- _What to do_: Below are records to be output exactly, every one of them.

-- Opening Marker --

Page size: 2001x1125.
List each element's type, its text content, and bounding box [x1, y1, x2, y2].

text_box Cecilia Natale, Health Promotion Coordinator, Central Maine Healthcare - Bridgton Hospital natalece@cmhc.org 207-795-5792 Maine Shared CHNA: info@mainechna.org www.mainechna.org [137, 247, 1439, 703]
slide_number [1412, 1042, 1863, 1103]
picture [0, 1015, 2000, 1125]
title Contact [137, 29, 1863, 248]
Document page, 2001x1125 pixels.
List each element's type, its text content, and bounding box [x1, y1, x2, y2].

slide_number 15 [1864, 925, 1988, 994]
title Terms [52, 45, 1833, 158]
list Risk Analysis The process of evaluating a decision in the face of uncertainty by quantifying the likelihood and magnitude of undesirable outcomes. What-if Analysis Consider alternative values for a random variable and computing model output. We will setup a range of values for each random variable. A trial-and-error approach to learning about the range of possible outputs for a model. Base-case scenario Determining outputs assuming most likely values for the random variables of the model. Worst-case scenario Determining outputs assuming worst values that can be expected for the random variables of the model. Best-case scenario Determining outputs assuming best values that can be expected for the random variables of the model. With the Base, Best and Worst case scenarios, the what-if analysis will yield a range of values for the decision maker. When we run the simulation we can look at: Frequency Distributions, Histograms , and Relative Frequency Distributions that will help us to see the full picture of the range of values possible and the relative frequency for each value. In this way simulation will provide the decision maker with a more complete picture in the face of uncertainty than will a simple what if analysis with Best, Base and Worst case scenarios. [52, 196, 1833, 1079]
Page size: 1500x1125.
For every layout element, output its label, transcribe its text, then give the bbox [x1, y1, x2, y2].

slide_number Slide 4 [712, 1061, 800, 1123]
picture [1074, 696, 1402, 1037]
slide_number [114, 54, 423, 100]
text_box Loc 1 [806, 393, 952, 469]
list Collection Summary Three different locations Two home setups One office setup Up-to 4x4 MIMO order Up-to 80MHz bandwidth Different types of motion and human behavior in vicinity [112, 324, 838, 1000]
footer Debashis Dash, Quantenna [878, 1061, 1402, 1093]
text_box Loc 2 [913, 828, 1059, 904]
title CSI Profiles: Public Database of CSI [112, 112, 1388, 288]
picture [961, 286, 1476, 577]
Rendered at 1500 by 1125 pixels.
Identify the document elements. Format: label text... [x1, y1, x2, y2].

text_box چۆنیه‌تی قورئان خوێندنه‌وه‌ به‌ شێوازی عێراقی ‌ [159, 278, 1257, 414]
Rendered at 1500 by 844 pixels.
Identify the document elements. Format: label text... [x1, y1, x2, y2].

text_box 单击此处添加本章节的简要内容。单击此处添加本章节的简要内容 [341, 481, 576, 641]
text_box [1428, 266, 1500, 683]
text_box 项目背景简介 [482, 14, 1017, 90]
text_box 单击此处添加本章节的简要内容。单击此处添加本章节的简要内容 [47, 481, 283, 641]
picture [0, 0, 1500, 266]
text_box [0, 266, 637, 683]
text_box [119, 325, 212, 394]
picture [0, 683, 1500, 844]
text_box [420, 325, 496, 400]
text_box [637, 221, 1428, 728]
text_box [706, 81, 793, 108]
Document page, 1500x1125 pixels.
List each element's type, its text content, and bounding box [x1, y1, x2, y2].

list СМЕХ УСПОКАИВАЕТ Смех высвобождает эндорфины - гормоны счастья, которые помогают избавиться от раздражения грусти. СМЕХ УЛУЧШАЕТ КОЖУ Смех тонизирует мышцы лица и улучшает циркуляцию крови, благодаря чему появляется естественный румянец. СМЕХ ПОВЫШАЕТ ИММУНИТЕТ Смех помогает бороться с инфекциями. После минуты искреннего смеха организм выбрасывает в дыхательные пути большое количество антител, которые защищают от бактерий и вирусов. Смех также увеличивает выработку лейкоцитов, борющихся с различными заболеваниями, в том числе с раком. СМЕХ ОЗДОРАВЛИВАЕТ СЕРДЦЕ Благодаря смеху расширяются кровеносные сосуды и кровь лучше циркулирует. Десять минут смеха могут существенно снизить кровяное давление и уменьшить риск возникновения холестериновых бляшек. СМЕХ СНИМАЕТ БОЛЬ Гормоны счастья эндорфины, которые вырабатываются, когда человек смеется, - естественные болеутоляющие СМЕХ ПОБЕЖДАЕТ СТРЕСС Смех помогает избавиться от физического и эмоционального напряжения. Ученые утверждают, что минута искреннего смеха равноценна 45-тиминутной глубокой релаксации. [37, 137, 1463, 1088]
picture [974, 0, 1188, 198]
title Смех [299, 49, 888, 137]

-- Closing Marker --

- _Solution to the problem_:
Page size: 2001x1125.
List each element's type, its text content, and bounding box [x1, y1, x2, y2].

text_box Cecilia Natale, Health Promotion Coordinator, Central Maine Healthcare - Bridgton Hospital natalece@cmhc.org 207-795-5792 Maine Shared CHNA: info@mainechna.org www.mainechna.org [137, 247, 1439, 703]
slide_number [1412, 1042, 1863, 1103]
picture [0, 1015, 2000, 1125]
title Contact [137, 29, 1863, 248]
Document page, 2001x1125 pixels.
List each element's type, its text content, and bounding box [x1, y1, x2, y2].

slide_number 15 [1864, 925, 1988, 994]
title Terms [52, 45, 1833, 158]
list Risk Analysis The process of evaluating a decision in the face of uncertainty by quantifying the likelihood and magnitude of undesirable outcomes. What-if Analysis Consider alternative values for a random variable and computing model output. We will setup a range of values for each random variable. A trial-and-error approach to learning about the range of possible outputs for a model. Base-case scenario Determining outputs assuming most likely values for the random variables of the model. Worst-case scenario Determining outputs assuming worst values that can be expected for the random variables of the model. Best-case scenario Determining outputs assuming best values that can be expected for the random variables of the model. With the Base, Best and Worst case scenarios, the what-if analysis will yield a range of values for the decision maker. When we run the simulation we can look at: Frequency Distributions, Histograms , and Relative Frequency Distributions that will help us to see the full picture of the range of values possible and the relative frequency for each value. In this way simulation will provide the decision maker with a more complete picture in the face of uncertainty than will a simple what if analysis with Best, Base and Worst case scenarios. [52, 196, 1833, 1079]
Page size: 1500x1125.
For every layout element, output its label, transcribe its text, then give the bbox [x1, y1, x2, y2].

slide_number Slide 4 [712, 1061, 800, 1123]
picture [1074, 696, 1402, 1037]
slide_number [114, 54, 423, 100]
text_box Loc 1 [806, 393, 952, 469]
list Collection Summary Three different locations Two home setups One office setup Up-to 4x4 MIMO order Up-to 80MHz bandwidth Different types of motion and human behavior in vicinity [112, 324, 838, 1000]
footer Debashis Dash, Quantenna [878, 1061, 1402, 1093]
text_box Loc 2 [913, 828, 1059, 904]
title CSI Profiles: Public Database of CSI [112, 112, 1388, 288]
picture [961, 286, 1476, 577]
Rendered at 1500 by 1125 pixels.
Identify the document elements. Format: label text... [x1, y1, x2, y2].

text_box چۆنیه‌تی قورئان خوێندنه‌وه‌ به‌ شێوازی عێراقی ‌ [159, 278, 1257, 414]
Rendered at 1500 by 844 pixels.
Identify the document elements. Format: label text... [x1, y1, x2, y2].

text_box 单击此处添加本章节的简要内容。单击此处添加本章节的简要内容 [341, 481, 576, 641]
text_box [1428, 266, 1500, 683]
text_box 项目背景简介 [482, 14, 1017, 90]
text_box 单击此处添加本章节的简要内容。单击此处添加本章节的简要内容 [47, 481, 283, 641]
picture [0, 0, 1500, 266]
text_box [0, 266, 637, 683]
text_box [119, 325, 212, 394]
picture [0, 683, 1500, 844]
text_box [420, 325, 496, 400]
text_box [637, 221, 1428, 728]
text_box [706, 81, 793, 108]
Document page, 1500x1125 pixels.
List each element's type, its text content, and bounding box [x1, y1, x2, y2].

list СМЕХ УСПОКАИВАЕТ Смех высвобождает эндорфины - гормоны счастья, которые помогают избавиться от раздражения грусти. СМЕХ УЛУЧШАЕТ КОЖУ Смех тонизирует мышцы лица и улучшает циркуляцию крови, благодаря чему появляется естественный румянец. СМЕХ ПОВЫШАЕТ ИММУНИТЕТ Смех помогает бороться с инфекциями. После минуты искреннего смеха организм выбрасывает в дыхательные пути большое количество антител, которые защищают от бактерий и вирусов. Смех также увеличивает выработку лейкоцитов, борющихся с различными заболеваниями, в том числе с раком. СМЕХ ОЗДОРАВЛИВАЕТ СЕРДЦЕ Благодаря смеху расширяются кровеносные сосуды и кровь лучше циркулирует. Десять минут смеха могут существенно снизить кровяное давление и уменьшить риск возникновения холестериновых бляшек. СМЕХ СНИМАЕТ БОЛЬ Гормоны счастья эндорфины, которые вырабатываются, когда человек смеется, - естественные болеутоляющие СМЕХ ПОБЕЖДАЕТ СТРЕСС Смех помогает избавиться от физического и эмоционального напряжения. Ученые утверждают, что минута искреннего смеха равноценна 45-тиминутной глубокой релаксации. [37, 137, 1463, 1088]
picture [974, 0, 1188, 198]
title Смех [299, 49, 888, 137]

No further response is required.